> **Kısa Görev**: Yemenli dört bilge yazısında "Hemmam b. Münebbih" sözleriyle açılıp "önemi gösterilmek istenmiştir." sözleriyle kapanan bölümü güncelle. Bölümü, "tarihi süreçte" yerine "tarihsel süreçte" koyarak yeniden yaz.
━━━━━ Verilen Metin
Ana içeriğe atla

Yemenli dört bilge

Yemende doğup büyümüş, hayatının büyük bir bölümünü orada yaşamış, İslam geldikten kısa bir süre sonra Yemen bölgesine intikal edince Müslüman olmuş bu dört isim şunlardır:

Ebu Hüreyre

Hemmam b. Münebbih

Vehb b. Münebbih

Kabu’l-Ahbar

Niçin başkası değil de bu isimler?

Bu isimleri seçme nedeni, Yemenli başka isim olmadığından değildir. Elbette başka isimler de var. Ancak birazdan görüleceği üzere, Hz. Peygamberin vefatının hemen ardından başlayan tarihi süreçte, İslam kültür mirasının neredeyse tamamına yakını bu dört isim tarafından belirlenmiştir. Bu nedenle de İslam geldiğinde Yemen’in Arap yarımadasındaki yaşamsal önemi gösterilmek istenmiştir.

***

Dört sahabi

Dört tabiin

Dört alim

Dört bilgin

Niçin bu tanımlamalar değil de dört bilge denirse, doğrusu Yemenli olmalarının dışında; alim, muhaddis, müfessir, bilgin, sahabi, tabiin vb. sıfatların hiçbirisi bu isimleri ortak bir terim altında birleştiren nitelemeler değildir.

Bu nedenle başlıkta kullanılan bilge tabiri tercih edilmiştir.

Bilgi, bilgin ve bilge kelimeleri aynı kökten gelse de özellikle bilgin ile bilge arasında kesin bir ayırım gözetilir. Gelenek, bilgin’i alim karşılığında bilge’yi ise arif karşılığında kullanmıştır. Ancak bu ayırım bizim açımızdan yeterli değildir. Özellikle bilge daha sofistike anlamıyla farklı çağrışımlara sahip olup kelimenin kökenine inmek gerekmektedir.
━━━━━━━━━━
━━━━━ Verilen Veri
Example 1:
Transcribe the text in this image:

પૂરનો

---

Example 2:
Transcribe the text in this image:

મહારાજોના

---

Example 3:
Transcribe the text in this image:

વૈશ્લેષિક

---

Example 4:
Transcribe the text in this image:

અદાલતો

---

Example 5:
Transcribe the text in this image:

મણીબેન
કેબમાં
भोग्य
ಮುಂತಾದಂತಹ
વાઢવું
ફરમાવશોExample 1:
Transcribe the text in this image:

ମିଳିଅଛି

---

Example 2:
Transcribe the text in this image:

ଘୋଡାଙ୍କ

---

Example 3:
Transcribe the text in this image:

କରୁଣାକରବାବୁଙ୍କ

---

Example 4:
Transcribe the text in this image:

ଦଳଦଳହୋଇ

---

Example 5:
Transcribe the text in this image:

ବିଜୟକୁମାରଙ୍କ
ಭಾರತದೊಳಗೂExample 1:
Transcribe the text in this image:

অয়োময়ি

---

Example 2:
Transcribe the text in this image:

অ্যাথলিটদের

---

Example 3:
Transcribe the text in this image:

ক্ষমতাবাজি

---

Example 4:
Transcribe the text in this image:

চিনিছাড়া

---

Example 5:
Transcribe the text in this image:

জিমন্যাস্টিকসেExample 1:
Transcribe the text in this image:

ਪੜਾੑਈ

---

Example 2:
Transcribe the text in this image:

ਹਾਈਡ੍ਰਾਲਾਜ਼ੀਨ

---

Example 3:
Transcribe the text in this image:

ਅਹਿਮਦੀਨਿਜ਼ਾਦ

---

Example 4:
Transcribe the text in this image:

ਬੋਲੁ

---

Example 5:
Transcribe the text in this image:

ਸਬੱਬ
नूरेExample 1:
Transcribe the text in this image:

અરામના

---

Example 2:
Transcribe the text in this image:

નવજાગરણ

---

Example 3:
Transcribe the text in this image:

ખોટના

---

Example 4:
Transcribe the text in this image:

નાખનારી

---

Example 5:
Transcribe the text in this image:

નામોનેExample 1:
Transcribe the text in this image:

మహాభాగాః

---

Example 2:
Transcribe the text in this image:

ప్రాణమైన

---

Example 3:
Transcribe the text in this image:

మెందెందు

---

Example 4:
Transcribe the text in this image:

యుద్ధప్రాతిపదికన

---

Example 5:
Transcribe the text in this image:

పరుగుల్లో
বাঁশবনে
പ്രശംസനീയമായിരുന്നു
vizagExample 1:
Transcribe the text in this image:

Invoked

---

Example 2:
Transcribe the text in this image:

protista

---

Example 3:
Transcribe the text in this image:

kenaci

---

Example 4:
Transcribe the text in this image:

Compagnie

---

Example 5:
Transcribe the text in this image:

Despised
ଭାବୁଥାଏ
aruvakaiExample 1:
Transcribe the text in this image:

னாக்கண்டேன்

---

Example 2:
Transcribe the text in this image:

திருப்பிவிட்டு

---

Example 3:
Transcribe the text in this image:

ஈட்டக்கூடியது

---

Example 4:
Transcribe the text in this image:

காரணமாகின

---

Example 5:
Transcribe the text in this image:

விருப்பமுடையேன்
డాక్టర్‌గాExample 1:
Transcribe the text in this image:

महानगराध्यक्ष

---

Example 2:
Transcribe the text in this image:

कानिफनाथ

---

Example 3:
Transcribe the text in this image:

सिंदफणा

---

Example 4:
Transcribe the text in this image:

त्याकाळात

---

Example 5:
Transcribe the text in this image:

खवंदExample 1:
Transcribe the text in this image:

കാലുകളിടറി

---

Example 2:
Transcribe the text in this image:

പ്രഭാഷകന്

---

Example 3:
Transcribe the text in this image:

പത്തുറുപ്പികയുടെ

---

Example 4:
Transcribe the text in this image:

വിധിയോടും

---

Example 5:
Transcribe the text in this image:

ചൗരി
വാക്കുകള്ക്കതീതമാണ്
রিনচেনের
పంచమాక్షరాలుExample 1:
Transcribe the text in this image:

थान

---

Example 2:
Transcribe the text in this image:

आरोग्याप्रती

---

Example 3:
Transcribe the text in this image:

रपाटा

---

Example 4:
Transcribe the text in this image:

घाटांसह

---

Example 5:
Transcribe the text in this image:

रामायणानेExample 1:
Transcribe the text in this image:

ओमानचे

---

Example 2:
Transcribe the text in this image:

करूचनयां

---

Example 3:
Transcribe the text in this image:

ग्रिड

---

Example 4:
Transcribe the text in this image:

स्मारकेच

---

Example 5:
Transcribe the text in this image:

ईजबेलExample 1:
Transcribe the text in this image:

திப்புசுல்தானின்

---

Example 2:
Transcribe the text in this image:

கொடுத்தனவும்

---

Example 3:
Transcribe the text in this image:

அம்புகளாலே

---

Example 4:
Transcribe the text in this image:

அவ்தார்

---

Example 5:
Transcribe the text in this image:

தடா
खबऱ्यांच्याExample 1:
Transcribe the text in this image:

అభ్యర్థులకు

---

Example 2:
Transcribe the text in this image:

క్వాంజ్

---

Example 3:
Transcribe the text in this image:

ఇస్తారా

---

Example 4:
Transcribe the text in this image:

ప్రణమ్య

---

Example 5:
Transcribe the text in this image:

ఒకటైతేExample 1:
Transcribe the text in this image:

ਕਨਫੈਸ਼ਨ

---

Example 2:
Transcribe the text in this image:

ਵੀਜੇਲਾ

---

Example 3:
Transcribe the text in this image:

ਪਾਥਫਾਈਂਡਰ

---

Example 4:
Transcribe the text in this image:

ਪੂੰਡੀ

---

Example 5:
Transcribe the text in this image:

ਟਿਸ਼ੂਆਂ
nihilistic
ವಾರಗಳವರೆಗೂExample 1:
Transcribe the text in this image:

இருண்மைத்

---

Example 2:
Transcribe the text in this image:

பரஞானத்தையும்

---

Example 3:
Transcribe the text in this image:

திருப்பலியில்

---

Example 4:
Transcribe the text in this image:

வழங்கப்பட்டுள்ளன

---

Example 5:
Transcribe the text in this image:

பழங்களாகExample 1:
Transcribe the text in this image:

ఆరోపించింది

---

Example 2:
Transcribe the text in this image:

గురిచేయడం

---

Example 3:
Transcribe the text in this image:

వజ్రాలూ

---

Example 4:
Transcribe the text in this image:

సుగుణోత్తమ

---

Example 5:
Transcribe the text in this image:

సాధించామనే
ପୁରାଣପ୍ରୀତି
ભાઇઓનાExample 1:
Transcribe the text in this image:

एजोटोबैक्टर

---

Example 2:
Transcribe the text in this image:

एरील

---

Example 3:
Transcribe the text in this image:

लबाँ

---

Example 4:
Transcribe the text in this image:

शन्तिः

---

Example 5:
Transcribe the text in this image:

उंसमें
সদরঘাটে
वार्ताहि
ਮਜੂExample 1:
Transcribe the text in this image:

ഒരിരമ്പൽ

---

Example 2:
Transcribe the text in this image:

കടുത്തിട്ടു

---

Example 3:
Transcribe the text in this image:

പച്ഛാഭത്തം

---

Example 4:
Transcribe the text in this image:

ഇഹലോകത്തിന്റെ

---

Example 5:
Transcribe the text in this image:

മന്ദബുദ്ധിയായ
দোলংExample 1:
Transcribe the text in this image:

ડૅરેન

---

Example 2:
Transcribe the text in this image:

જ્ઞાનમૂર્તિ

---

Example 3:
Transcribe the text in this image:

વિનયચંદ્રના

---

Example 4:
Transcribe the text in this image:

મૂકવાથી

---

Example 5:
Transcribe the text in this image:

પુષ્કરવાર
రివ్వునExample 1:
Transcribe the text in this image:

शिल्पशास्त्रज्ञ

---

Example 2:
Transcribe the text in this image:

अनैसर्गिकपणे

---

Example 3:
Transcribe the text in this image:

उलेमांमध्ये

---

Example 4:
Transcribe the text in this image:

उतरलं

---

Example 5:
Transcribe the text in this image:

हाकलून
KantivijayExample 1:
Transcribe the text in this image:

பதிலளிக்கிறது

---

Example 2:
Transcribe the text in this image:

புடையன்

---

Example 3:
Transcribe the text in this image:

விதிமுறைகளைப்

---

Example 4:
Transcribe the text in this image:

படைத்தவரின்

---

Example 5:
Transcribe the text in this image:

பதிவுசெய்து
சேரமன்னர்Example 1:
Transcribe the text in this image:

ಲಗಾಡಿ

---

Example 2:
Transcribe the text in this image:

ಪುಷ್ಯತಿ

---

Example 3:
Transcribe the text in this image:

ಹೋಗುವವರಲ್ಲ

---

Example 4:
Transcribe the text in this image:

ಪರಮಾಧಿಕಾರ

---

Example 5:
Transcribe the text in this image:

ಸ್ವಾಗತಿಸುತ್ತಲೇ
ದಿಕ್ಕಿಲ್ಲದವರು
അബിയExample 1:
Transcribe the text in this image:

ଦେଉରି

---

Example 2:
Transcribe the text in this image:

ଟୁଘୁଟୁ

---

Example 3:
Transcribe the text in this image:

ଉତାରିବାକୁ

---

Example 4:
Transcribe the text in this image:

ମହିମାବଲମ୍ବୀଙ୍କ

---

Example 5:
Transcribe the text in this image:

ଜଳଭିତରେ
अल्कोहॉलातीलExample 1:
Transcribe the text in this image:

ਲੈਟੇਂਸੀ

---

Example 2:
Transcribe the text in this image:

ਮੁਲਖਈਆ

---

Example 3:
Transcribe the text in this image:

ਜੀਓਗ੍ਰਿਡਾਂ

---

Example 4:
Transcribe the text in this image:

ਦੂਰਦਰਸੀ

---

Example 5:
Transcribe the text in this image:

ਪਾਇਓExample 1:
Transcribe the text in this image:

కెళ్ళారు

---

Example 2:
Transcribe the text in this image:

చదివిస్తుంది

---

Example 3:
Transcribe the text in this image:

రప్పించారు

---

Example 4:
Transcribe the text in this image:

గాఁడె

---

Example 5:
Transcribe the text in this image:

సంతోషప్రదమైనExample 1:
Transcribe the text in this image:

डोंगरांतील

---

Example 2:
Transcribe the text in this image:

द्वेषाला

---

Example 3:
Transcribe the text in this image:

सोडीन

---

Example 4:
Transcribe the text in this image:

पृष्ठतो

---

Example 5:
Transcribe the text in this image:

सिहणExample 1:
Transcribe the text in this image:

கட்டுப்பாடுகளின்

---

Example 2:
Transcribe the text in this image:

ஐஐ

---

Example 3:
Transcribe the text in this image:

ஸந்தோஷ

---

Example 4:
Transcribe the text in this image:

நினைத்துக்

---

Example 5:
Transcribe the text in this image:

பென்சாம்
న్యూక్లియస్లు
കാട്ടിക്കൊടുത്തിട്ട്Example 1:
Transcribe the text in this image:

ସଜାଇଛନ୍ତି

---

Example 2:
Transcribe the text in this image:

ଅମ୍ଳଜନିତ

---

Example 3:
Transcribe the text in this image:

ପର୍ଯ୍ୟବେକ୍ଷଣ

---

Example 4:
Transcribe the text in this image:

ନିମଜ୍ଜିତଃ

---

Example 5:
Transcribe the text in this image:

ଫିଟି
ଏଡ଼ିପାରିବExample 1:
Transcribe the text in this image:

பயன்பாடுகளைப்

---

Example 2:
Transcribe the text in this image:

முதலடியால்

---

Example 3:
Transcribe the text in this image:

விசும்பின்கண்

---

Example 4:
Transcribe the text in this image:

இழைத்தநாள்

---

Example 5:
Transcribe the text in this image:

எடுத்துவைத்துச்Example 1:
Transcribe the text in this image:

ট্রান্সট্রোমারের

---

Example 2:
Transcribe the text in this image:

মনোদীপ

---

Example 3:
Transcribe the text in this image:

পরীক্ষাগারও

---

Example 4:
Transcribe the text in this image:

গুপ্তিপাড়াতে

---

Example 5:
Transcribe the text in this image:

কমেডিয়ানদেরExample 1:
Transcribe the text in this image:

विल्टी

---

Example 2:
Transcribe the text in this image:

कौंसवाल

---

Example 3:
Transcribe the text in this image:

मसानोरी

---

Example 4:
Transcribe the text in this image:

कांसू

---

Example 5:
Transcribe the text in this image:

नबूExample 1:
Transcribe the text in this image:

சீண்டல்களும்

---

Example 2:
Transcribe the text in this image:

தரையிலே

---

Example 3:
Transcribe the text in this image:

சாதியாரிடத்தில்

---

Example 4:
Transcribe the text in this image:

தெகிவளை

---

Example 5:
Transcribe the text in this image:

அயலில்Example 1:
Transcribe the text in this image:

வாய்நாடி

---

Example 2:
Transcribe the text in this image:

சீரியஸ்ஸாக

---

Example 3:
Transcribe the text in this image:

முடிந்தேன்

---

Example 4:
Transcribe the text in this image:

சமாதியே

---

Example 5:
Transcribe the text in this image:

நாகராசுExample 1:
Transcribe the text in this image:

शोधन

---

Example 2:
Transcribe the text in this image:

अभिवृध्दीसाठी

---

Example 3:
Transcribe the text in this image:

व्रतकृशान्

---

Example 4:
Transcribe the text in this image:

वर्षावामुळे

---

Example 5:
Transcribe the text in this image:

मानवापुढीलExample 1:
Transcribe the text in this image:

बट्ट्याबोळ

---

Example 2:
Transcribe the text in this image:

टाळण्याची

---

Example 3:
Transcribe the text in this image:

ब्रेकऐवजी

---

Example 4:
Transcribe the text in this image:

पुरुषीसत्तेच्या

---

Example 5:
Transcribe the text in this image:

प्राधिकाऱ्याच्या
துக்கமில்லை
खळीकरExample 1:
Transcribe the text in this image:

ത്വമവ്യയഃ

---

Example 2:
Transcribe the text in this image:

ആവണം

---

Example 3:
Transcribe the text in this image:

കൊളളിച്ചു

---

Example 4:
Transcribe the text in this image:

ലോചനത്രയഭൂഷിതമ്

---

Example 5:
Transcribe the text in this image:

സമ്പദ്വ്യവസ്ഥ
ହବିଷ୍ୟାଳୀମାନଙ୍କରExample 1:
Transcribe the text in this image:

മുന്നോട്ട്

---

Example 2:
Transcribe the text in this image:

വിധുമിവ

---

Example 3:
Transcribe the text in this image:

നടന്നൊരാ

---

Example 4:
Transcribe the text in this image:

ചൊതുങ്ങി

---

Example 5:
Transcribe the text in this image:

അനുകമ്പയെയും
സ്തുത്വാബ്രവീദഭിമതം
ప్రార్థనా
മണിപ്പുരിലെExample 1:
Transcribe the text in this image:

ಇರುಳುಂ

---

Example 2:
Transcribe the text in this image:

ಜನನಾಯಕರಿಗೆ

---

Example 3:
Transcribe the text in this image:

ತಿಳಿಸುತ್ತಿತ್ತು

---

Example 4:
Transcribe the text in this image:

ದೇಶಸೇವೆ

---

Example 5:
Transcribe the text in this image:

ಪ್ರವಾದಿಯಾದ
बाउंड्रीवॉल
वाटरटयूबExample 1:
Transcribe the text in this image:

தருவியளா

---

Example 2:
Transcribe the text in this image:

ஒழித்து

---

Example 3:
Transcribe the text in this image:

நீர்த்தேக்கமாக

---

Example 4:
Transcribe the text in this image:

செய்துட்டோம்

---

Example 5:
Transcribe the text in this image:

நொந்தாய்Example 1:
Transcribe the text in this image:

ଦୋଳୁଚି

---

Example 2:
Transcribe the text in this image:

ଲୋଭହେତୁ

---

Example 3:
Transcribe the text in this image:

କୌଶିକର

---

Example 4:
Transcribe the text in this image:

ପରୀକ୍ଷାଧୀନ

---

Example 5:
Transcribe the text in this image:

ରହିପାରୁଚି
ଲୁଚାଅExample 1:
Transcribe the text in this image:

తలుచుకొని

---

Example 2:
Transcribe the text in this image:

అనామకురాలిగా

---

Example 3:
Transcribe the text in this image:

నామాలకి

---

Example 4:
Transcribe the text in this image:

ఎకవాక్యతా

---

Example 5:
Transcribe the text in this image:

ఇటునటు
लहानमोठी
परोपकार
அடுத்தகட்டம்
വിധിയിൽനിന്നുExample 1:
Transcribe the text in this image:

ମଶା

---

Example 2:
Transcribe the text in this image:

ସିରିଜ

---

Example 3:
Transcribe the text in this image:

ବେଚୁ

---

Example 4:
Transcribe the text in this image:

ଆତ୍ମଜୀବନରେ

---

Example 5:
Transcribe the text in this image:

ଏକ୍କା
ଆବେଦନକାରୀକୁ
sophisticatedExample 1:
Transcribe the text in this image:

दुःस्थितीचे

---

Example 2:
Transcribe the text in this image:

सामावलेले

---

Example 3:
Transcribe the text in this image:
━━━━━━━━━━
> **Alıştırmanın Sonucu**:
Hemmam b. Münebbih

Vehb b. Münebbih

Kabu’l-Ahbar

Niçin başkası değil de bu isimler?

Bu isimleri seçme nedeni, Yemenli başka isim olmadığından değildir. Elbette başka isimler de var. Ancak birazdan görüleceği üzere, Hz. Peygamberin vefatının hemen ardından başlayan tarihsel süreçte, İslam kültür mirasının neredeyse tamamına yakını bu dört isim tarafından belirlenmiştir. Bu nedenle de İslam geldiğinde Yemen’in Arap yarımadasındaki yaşamsal önemi gösterilmek istenmiştir.